Redskins owner Daniel Snyder surprised many by considering changing the name of his NFL team. But it has nothing to do with any sudden attack of righteousness.
Since 1938, Seattle University’s athletic mascot was the Chieftains. Until 2000, when the school’s president, Rev. Stephen Sundborg, helped lead the change to Redhawks. To the scoffers who eye-rolled at the political correctness, Sundborg offered a simple retort.
“The whole purpose of a mascot is to unite people,” he said at the time. “If it offends people, what’s the purpose?”
In the big picture, a sports nickname/mascot is a trifle. But in the out-sized place of sports in American culture, the names somehow swell in significance. Notice the online impatience in the burgeoning hockey audience for Seattle’s expansion NHL franchise to announce the team moniker. The crankiness is sometimes delivered with a conviction worthy of a guy who thinks masks are for sissies.
The fact is that people care about sports nicknames. Yet they evolve and change quite a bit, just as does society. And get pushback from those with no interest in evolving.
Wikipedia has compiled a list of more than 180 nickname changes among colleges alone. Did you know that before “Trojans” was adopted by USC, the private school’s nicknames were the 1) Methodists and 2) Wesleyans?
It reminded me of my long-ago hope that someday a church-affiliated school would have the courage and wit to go with Perambulating Presbyterians. Alas . . .
The nickname topic is newly aflame because, as you may have read, the protests following the George Floyd murder by police have burned hot enough to scorch the sports teams whose nicknames still feature images of Native Americans.
The principal sports perp in the preservation of this racial insult is Daniel Snyder, the misanthrope who has owned the NFL Washington Redskins for 21 years. His resistance was so resolute — asked by USA Today in 2013 if he would ever change the name, he infamously replied, “NEVER, you can use caps” — that hope for progress awaited the club’s sale or his death.
But the nationwide reckoning that has followed demands for an end to racial injustice were sufficiently weighty to finally pull Snyder out of the 1950s. Pressure from Nike, Pepsi and FedEx to pull sponsorships worth more than $600 million also helped.
“In light of recent events around our country and feedback from our community, the Washington Redskins are announcing the team will undergo a thorough review of the team’s name,” the team said in a release last week. “This review formalizes the initial discussions the team has been having with the league in recent weeks.

* **CHECK YOUR UNDERSTANDING**
A) Answer these questions from the article on team nicknames:
(i) In what year did Seattle University drop the Chieftains for the Redhawks?
(ii) What two nicknames did USC use before "Trojans"?
(iii) Which three companies pressed Snyder through their sponsorships?
B) How might the article on team nicknames go on? Write its next part, starting after the last sentence shown.
The records that follow come from a separate source and are unrelated to the article on team nicknames.

* **INFORMATION SUPPLIED**
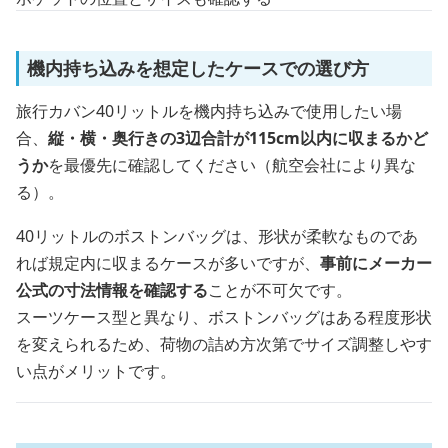
機内持ち込みを想定したケースでの選び方
旅行カバン40リットルを機内持ち込みで使用したい場
合、
縦・横・奥行きの3辺合計が115cm以内に収まるかど
うか
を最優先に確認してください（航空会社により異な
る）。
40リットルのボストンバッグは、形状が柔軟なものであ
れば規定内に収まるケースが多いですが、
事前にメーカー
公式の寸法情報を確認する
ことが不可欠です。
スーツケース型と異なり、ボストンバッグはある程度形状
を変えられるため、荷物の詰め方次第でサイズ調整しやす
い点がメリットです。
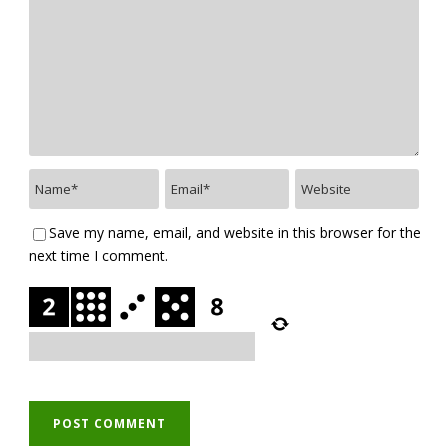
Save my name, email, and website in this browser for the
next time I comment.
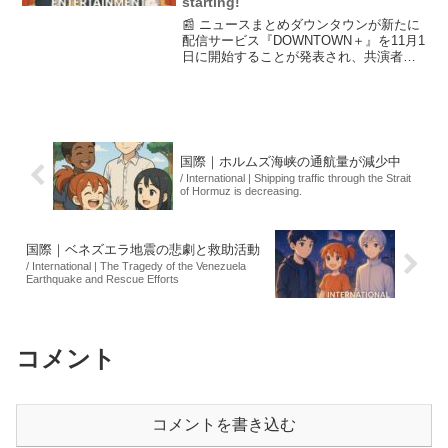
starting!
📰 ニュースまとめダウンタウンが新たに
配信サービス『DOWNTOWN＋』を11月1
日に開始することが発表され、共演者と
して小峠英二が助教授役に決定しまし
た。この新番組では、松本人志が生配信
を行い、視聴者に新しい笑いを提供する
ことが期待されて...
国際｜ホルムズ海峡の通航量が減少中
/ International | Shipping traffic through the Strait
of Hormuz is decreasing.
国際｜ベネズエラ地震の悲劇と救助活動
/ International | The Tragedy of the Venezuela
Earthquake and Rescue Efforts
コメント
コメントを書き込む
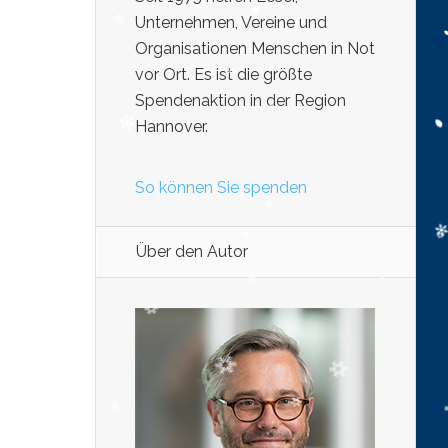
Unternehmen, Vereine und
Organisationen Menschen in Not
vor Ort. Es ist die größte
Spendenaktion in der Region
Hannover.
So können Sie spenden
Über den Autor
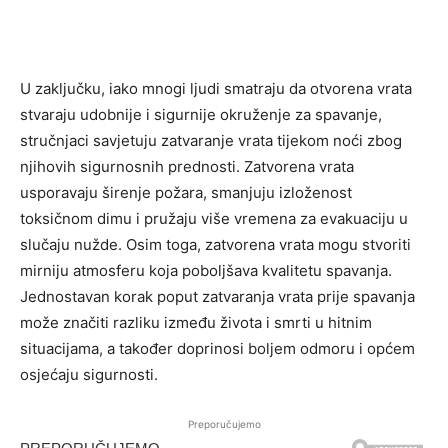
U zaključku, iako mnogi ljudi smatraju da otvorena vrata
stvaraju udobnije i sigurnije okruženje za spavanje,
stručnjaci savjetuju zatvaranje vrata tijekom noći zbog
njihovih sigurnosnih prednosti. Zatvorena vrata
usporavaju širenje požara, smanjuju izloženost
toksičnom dimu i pružaju više vremena za evakuaciju u
slučaju nužde. Osim toga, zatvorena vrata mogu stvoriti
mirniju atmosferu koja poboljšava kvalitetu spavanja.
Jednostavan korak poput zatvaranja vrata prije spavanja
može značiti razliku između života i smrti u hitnim
situacijama, a također doprinosi boljem odmoru i općem
osjećaju sigurnosti.
Preporučujemo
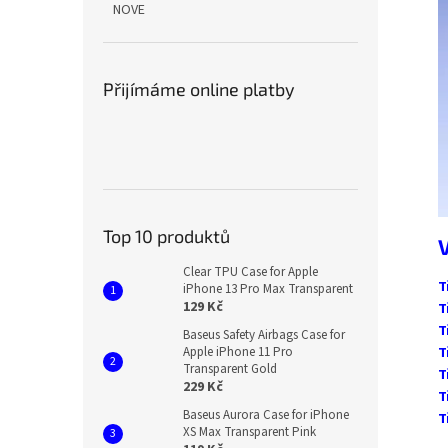
NOVE
Přijímáme online platby
Top 10 produktů
Clear TPU Case for Apple
T
iPhone 13 Pro Max Transparent
129 Kč
T
T
Baseus Safety Airbags Case for
Apple iPhone 11 Pro
T
Transparent Gold
T
229 Kč
T
Baseus Aurora Case for iPhone
T
XS Max Transparent Pink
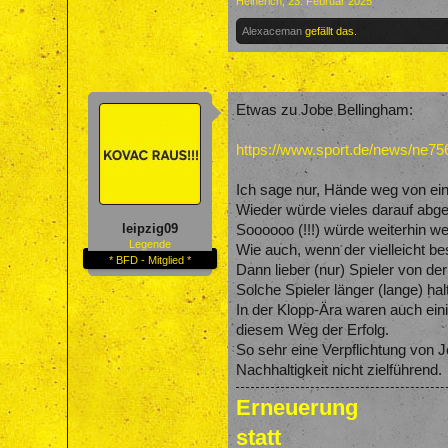
Heinerich
,
23. Februar 2025
Alexaceman
gefällt das.
Etwas zu Jobe Bellingham:
https://www.sport.de/news/ne756
Ich sage nur, Hände weg von ein
Wieder würde vieles darauf abge
leipzig09
Soooooo (!!!) würde weiterhin we
Legende
Wie auch, wenn der vielleicht b
* BFD - Mitglied *
Dann lieber (nur) Spieler von de
Solche Spieler länger (lange) ha
In der Klopp-Ära waren auch ein
diesem Weg der Erfolg.
So sehr eine Verpflichtung von 
Nachhaltigkeit nicht zielführend.
Erneuerung
statt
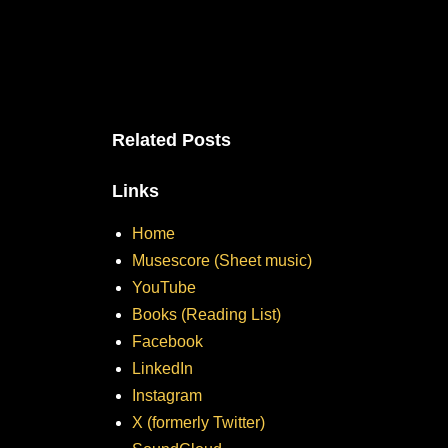
Related Posts
Links
Home
Musescore (Sheet music)
YouTube
Books (Reading List)
Facebook
LinkedIn
Instagram
X (formerly Twitter)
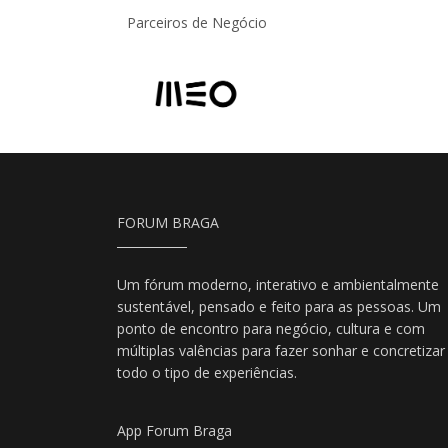
Parceiros de Negócio
FORUM BRAGA
Um fórum moderno, interativo e ambientalmente
sustentável, pensado e feito para as pessoas. Um
ponto de encontro para negócio, cultura e com
múltiplas valências para fazer sonhar e concretizar
todo o tipo de experiências.
App Forum Braga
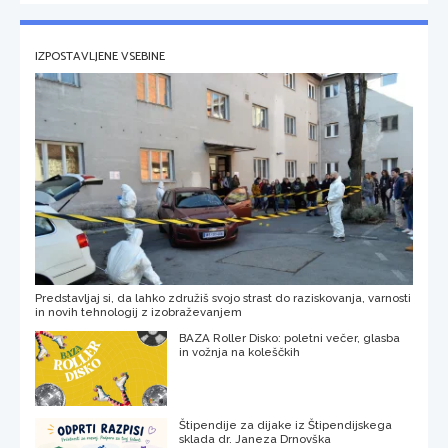
IZPOSTAVLJENE VSEBINE
Predstavljaj si, da lahko združiš svojo strast do raziskovanja, varnosti
in novih tehnologij z izobraževanjem
BAZA Roller Disko: poletni večer, glasba
in vožnja na koleščkih
Štipendije za dijake iz Štipendijskega
sklada dr. Janeza Drnovška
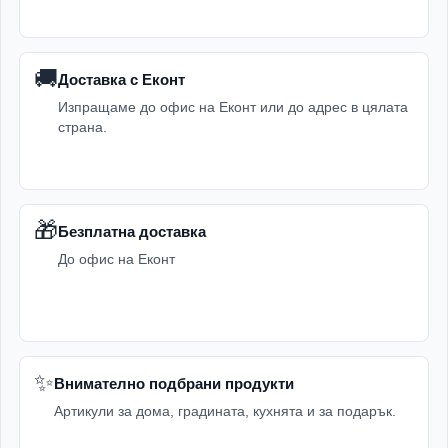
🚚
Доставка с Еконт
Изпращаме до офис на Еконт или до адрес в цялата
страна.
🎁
Безплатна доставка
До офис на Еконт
✨
Внимателно подбрани продукти
Артикули за дома, градината, кухнята и за подарък.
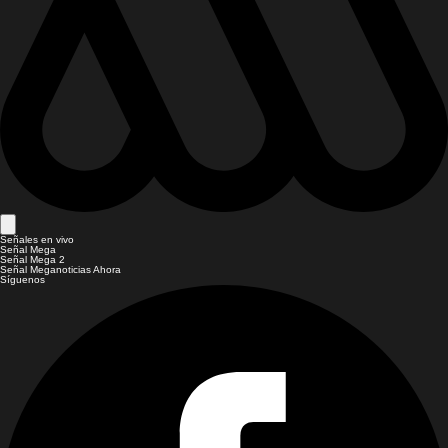
Señales en vivo
Señal Mega
Señal Mega 2
Señal Meganoticias Ahora
Síguenos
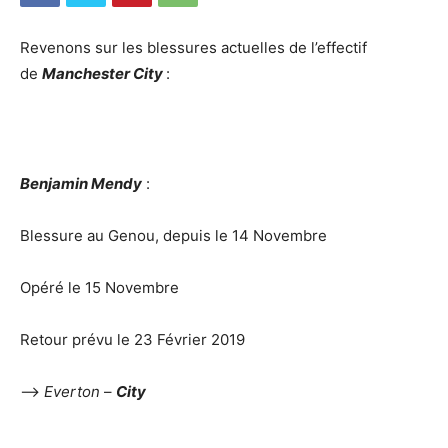
Revenons sur les blessures actuelles de l’effectif
de
Manchester City
:
Benjamin Mendy
:
Blessure au Genou, depuis le 14 Novembre
Opéré le 15 Novembre
Retour prévu le 23 Février 2019
–>
Everton
–
City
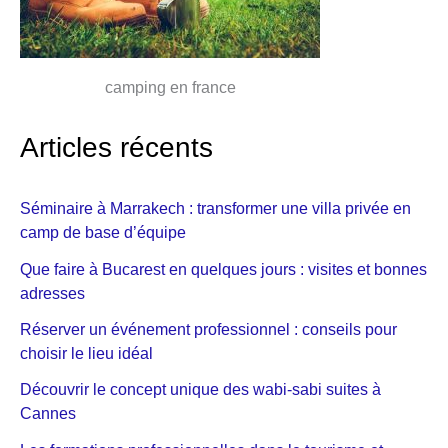
camping en france
Articles récents
Séminaire à Marrakech : transformer une villa privée en
camp de base d’équipe
Que faire à Bucarest en quelques jours : visites et bonnes
adresses
Réserver un événement professionnel : conseils pour
choisir le lieu idéal
Découvrir le concept unique des wabi-sabi suites à
Cannes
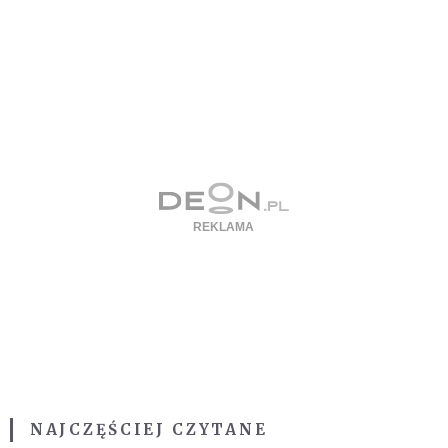
NAJCZĘŚCIEJ CZYTANE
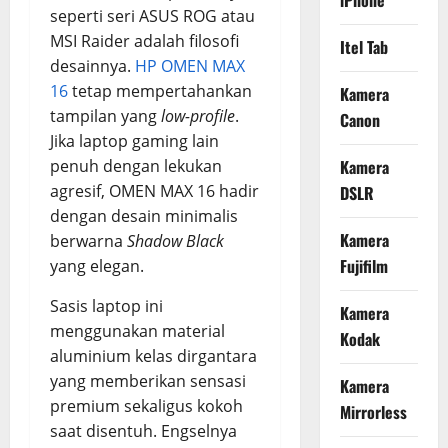
iPhone
seperti seri ASUS ROG atau
MSI Raider adalah filosofi
Itel Tab
desainnya.
HP OMEN MAX
16
tetap mempertahankan
Kamera
tampilan yang
low-profile
.
Canon
Jika laptop gaming lain
penuh dengan lekukan
Kamera
agresif, OMEN MAX 16 hadir
DSLR
dengan desain minimalis
Kamera
berwarna
Shadow Black
Fujifilm
yang elegan.
Sasis laptop ini
Kamera
menggunakan material
Kodak
aluminium kelas dirgantara
yang memberikan sensasi
Kamera
premium sekaligus kokoh
Mirrorless
saat disentuh. Engselnya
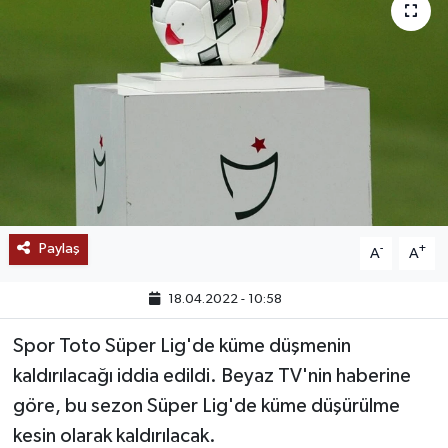
SAĞLIK
EĞİTİM
BÖLGE
KEŞFET
POPÜLER
Paylaş
-
+
A
A
DÜNYA
18.04.2022 - 10:58
TREND
Spor Toto Süper Lig'de küme düşmenin
kaldırılacağı iddia edildi. Beyaz TV'nin haberine
MEDYA
göre, bu sezon Süper Lig'de küme düşürülme
kesin olarak kaldırılacak.
OTOMOTİV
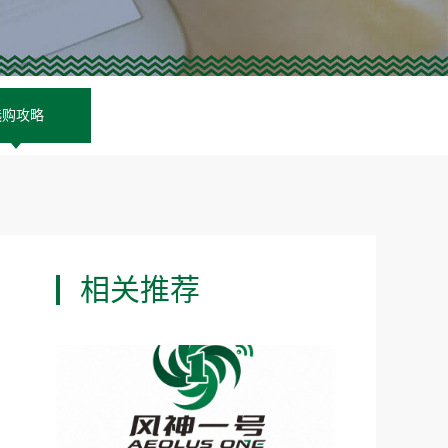
选购攻略
相关推荐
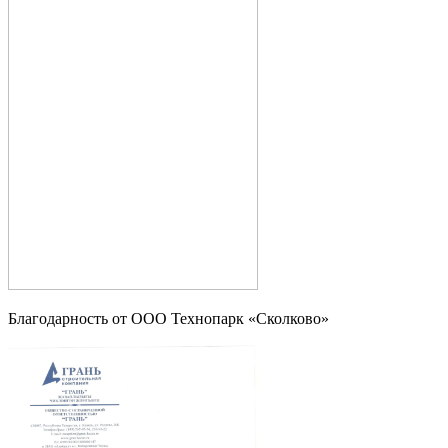
Благодарность от OOO Технопарк «Сколково»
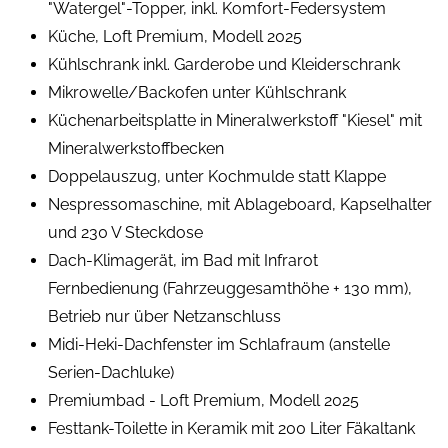
"Watergel"-Topper, inkl. Komfort-Federsystem
Küche, Loft Premium, Modell 2025
Kühlschrank inkl. Garderobe und Kleiderschrank
Mikrowelle/Backofen unter Kühlschrank
Küchenarbeitsplatte in Mineralwerkstoff "Kiesel" mit
Mineralwerkstoffbecken
Doppelauszug, unter Kochmulde statt Klappe
Nespressomaschine, mit Ablageboard, Kapselhalter
und 230 V Steckdose
Dach-Klimagerät, im Bad mit Infrarot
Fernbedienung (Fahrzeuggesamthöhe + 130 mm),
Betrieb nur über Netzanschluss
Midi-Heki-Dachfenster im Schlafraum (anstelle
Serien-Dachluke)
Premiumbad - Loft Premium, Modell 2025
Festtank-Toilette in Keramik mit 200 Liter Fäkaltank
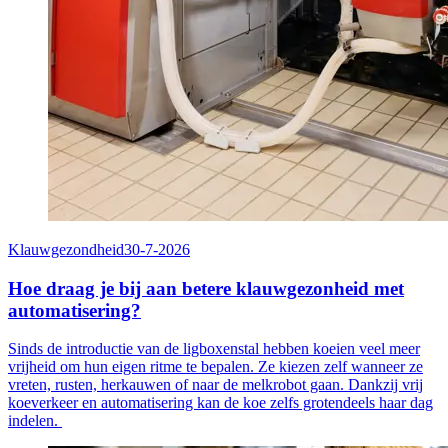
Klauwgezondheid
30-7-2026
Hoe draag je bij aan betere klauwgezonheid met
automatisering?
Sinds de introductie van de ligboxenstal
hebben koeien veel meer
vrijheid om hun eigen ritme te bepalen.
Ze kiezen zelf wanneer ze
vreten, rusten, herkauwen of naar de melkrobot gaan. Dankzij vrij
koeverkeer en automatisering
kan de koe zelfs grotendeels haar dag
indelen.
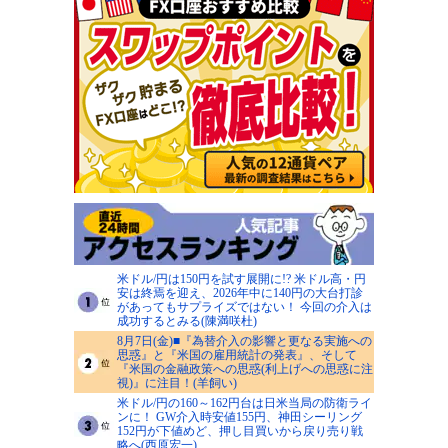
米ドル/円は150円を試す展開に!? 米ドル高・円
安は終焉を迎え、2026年中に140円の大台打診
があってもサプライズではない！ 今回の介入は
成功するとみる(陳満咲杜)
8月7日(金)■『為替介入の影響と更なる実施への
思惑』と『米国の雇用統計の発表』、そして
『米国の金融政策への思惑(利上げへの思惑に注
視)』に注目！(羊飼い)
米ドル/円の160～162円台は日米当局の防衛ライ
ンに！ GW介入時安値155円、神田シーリング
152円が下値めど、押し目買いから戻り売り戦
略へ(西原宏一)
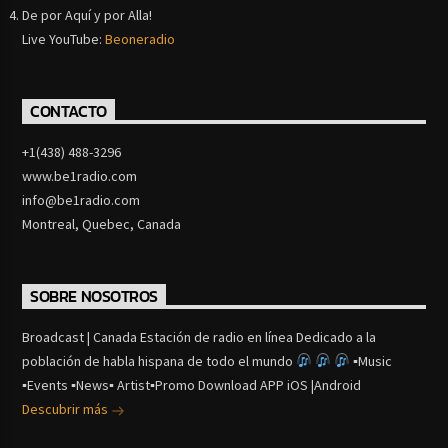
De por Aquí y por Alla!
Live YouTube:
Beoneradio
CONTACTO
+1(438) 488-3296
www.be1radio.com
info@be1radio.com
Montreal, Quebec, Canada
SOBRE NOSOTROS
Broadcast | Canada Estación de radio en línea Dedicado a la
población de habla hispana de todo el mundo
▪Music
▪Events ▪News▪ Artist▪Promo Download APP iOS |Android
Descubrir más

* **EXPECTED RESULTS**
A)
(i) 2000
(ii) The Methodists and the Wesleyans
(iii) Nike, Pepsi and FedEx

B)
“Dan Snyder, owner of the Washington Redskins, stated, ‘This process allows the team to take into account not only the proud tradition and history of the franchise but also input from our alumni, the organization, sponsors, the National Football League and the local community it is proud to represent on and off the field.’”
Even though it hadn’t been reported that talks were underway, the statement and the latest public pressure indicates the demands finally reached critical mass, even with a guy who is as blitheringly obstinate as Snyder in defense of a slur.
Change is imminent. Those who know him may be shocked, but they should remember that they believed the franchise was so successful it couldn’t be ruined by a single man. He proved capable of that too.
Don’t take the pending removal of this blight from the nation’s capital as some sort of wokeness by Snyder. There is another financial driver, more than the threatened loss of sponsorship money. It’s about making a whole lot more money.
Snyder is in the market for a new stadium. The 20-year lease on FedEx Field in the Maryland suburbs is up in 2027. Just as important, he wants the stadium to come with a gambling license.
He is intensely lobbying the legislatures in Virginia and Maryland to introduce bills to legalize wagering, even though neither state has a sports-betting industry. Snyder wants to solve for that as the ground-floor guy.
Virginia is further along than Maryland, but he has two to make a market, with the District of Columbia an outsider. A Washington Post story on Feb. 20, before the coronavirus shutdown, detailed Snyder’s ambitions.
“They just seem to be open to anything,” one Maryland lawmaker anonymously told told the Post. “It’s, ‘Whatever you want. Yes, yes, yes.’ ”
To get traction with legislatures under heavy pressure to end police brutality and get serious with reform, there’s no way Snyder can drag in a relic of America’s genocidal past.
So for the opportunity to make scads more money as a casino operator/bookie, Snyder is more than willing to take down his all-caps contentiousness over the name. He might even pick up a few scraps of virtue by seeming to recognize the simple wisdom in Rev. Sundborg’s Seattle U. explainer.
Just don’t believe it. Snyder kept the Redskins-name controversy as his hole card to play when it could bring him value. Notice in the club statement that he didn’t mention current players or coaches as stakeholders in the decision-making.
He doesn’t care. Never has. Never will. He’ll change the name, but he remains offensive as the slur.